* **TASK GOAL**
Can you summarize the excerpt on sentencing repeat and dangerous offenders in two sentences?

* **EXCERPT**
The minimum nominal sentence that can be imposed is ten years, but the sentencing judge can extend this if they believe that the prisoner's criminal history and/or the nature of the prisoner's offending warrants it.

The longest nominal sentence on sentence(s) of indeterminate imprisonment is 30 years, currently being served by serial pedophile Geoffrey Robert Dobbs (Queensland), who pleaded guilty to 124 sexual offences and one count of attempting to pervert the course of justice committed against 63 girls aged between one month and 15 years, including five family members and girls under his care as a teacher and youth leader, between 1972 and 2000.

===Canada===
In Canada, the Habitual Offender Act in Canada dealt with multiple offenders. The law was repealed after a Law Commission Report of 1969 found it to be erratically applied and was often used against non-violent and non-dangerous offenders. In 1977, Part XXIV of the Criminal Code was enacted for habitual offenders, providing for indeterminate or determinate sentences for offenders found to be dangerous who would be eligible for parole after three years and has the authority to extend such indeterminate non-parole period at any time.

* **DATA SECTION**

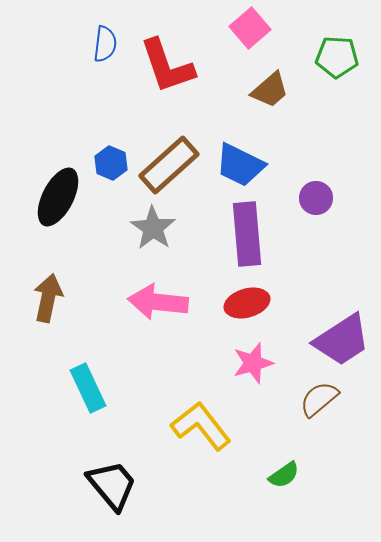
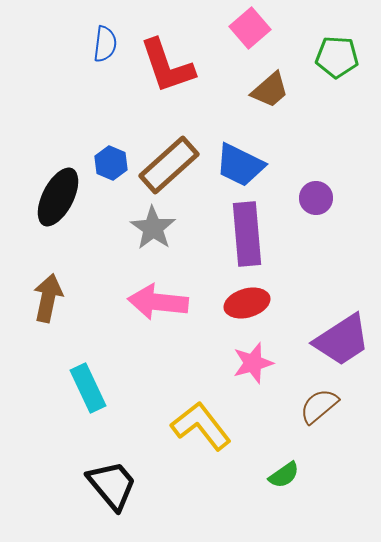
brown semicircle: moved 7 px down
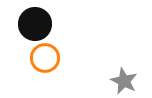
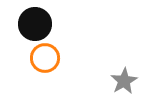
gray star: rotated 16 degrees clockwise
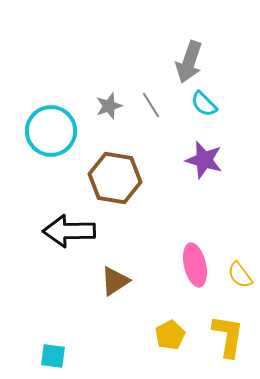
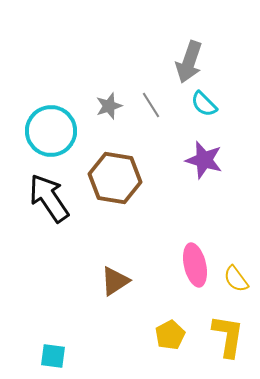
black arrow: moved 20 px left, 33 px up; rotated 57 degrees clockwise
yellow semicircle: moved 4 px left, 4 px down
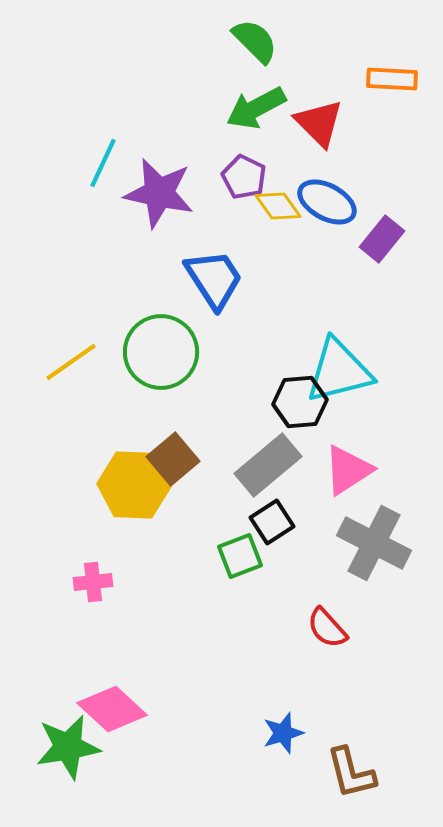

* **COMPLETED TASK**
The minimum nominal sentence is ten years, which a judge can extend if the prisoner's criminal history or offending warrants it, and the longest nominal sentence of indeterminate imprisonment, 30 years, is being served by Geoffrey Robert Dobbs in Queensland for offences against 63 girls. In Canada, the Habitual Offender Act was repealed after a 1969 Law Commission Report found it erratically applied, and in 1977 Part XXIV of the Criminal Code was enacted to provide indeterminate or determinate sentences for offenders found to be dangerous.